Exercise data:
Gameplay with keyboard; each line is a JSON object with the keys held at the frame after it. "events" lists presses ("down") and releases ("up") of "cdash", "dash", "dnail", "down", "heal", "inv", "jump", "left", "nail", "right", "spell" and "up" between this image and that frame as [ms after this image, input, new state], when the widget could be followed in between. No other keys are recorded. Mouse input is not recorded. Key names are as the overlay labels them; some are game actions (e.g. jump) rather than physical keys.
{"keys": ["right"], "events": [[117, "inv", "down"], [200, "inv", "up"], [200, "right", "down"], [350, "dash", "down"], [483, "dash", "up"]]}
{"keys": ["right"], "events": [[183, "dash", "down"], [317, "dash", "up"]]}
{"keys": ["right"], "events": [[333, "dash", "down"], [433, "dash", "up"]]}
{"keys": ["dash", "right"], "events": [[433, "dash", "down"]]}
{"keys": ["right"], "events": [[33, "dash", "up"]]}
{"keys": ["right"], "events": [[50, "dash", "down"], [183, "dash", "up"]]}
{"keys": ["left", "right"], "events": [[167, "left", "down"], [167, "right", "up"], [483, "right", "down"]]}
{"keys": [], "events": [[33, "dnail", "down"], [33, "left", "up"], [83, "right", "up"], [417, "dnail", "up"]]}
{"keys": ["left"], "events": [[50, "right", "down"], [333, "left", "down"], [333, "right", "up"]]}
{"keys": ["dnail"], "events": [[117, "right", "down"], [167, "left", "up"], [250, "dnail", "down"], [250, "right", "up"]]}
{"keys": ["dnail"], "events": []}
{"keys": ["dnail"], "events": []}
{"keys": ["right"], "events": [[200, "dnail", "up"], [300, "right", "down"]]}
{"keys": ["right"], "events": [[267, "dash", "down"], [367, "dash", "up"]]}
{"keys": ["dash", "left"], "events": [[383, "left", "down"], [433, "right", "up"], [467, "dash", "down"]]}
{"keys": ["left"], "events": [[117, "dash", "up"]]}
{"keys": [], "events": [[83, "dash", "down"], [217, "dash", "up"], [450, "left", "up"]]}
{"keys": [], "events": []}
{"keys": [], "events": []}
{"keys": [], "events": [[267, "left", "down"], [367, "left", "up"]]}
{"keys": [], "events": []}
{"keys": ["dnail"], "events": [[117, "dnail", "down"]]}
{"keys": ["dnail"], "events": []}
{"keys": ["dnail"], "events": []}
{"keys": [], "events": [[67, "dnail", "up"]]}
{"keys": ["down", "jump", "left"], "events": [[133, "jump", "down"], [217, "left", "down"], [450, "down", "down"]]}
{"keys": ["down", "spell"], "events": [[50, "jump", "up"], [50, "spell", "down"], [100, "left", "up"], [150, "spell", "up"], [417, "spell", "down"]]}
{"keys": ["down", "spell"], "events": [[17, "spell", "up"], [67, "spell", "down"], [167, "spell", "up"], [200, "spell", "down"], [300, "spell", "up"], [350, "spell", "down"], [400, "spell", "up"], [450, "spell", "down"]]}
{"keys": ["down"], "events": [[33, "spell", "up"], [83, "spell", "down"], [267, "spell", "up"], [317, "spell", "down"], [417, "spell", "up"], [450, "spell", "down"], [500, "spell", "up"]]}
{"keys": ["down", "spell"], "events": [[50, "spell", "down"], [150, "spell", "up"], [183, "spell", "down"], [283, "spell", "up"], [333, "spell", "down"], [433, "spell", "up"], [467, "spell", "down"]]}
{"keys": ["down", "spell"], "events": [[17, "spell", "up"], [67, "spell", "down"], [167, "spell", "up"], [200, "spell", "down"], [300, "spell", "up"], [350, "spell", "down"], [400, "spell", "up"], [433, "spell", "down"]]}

Task details:
Locate the word "dnail" in the records above, and return each line that has it.

Result of this task:
Gameplay with keyboard; each line is a JSON object with the keys held at the frame after it. "events" lists presses ("down") and releases ("up") of "cdash", "dash", "dnail", "down", "heal", "inv", "jump", "left", "nail", "right", "spell" and "up" between this image and that frame as [ms after this image, input, new state], when the widget could be followed in between. No other keys are recorded. Mouse input is not recorded. Key names are as the overlay labels them; some are game actions (e.g. jump) rather than physical keys.
{"keys": [], "events": [[33, "dnail", "down"], [33, "left", "up"], [83, "right", "up"], [417, "dnail", "up"]]}
{"keys": ["dnail"], "events": [[117, "right", "down"], [167, "left", "up"], [250, "dnail", "down"], [250, "right", "up"]]}
{"keys": ["dnail"], "events": []}
{"keys": ["dnail"], "events": []}
{"keys": ["right"], "events": [[200, "dnail", "up"], [300, "right", "down"]]}
{"keys": ["dnail"], "events": [[117, "dnail", "down"]]}
{"keys": ["dnail"], "events": []}
{"keys": ["dnail"], "events": []}
{"keys": [], "events": [[67, "dnail", "up"]]}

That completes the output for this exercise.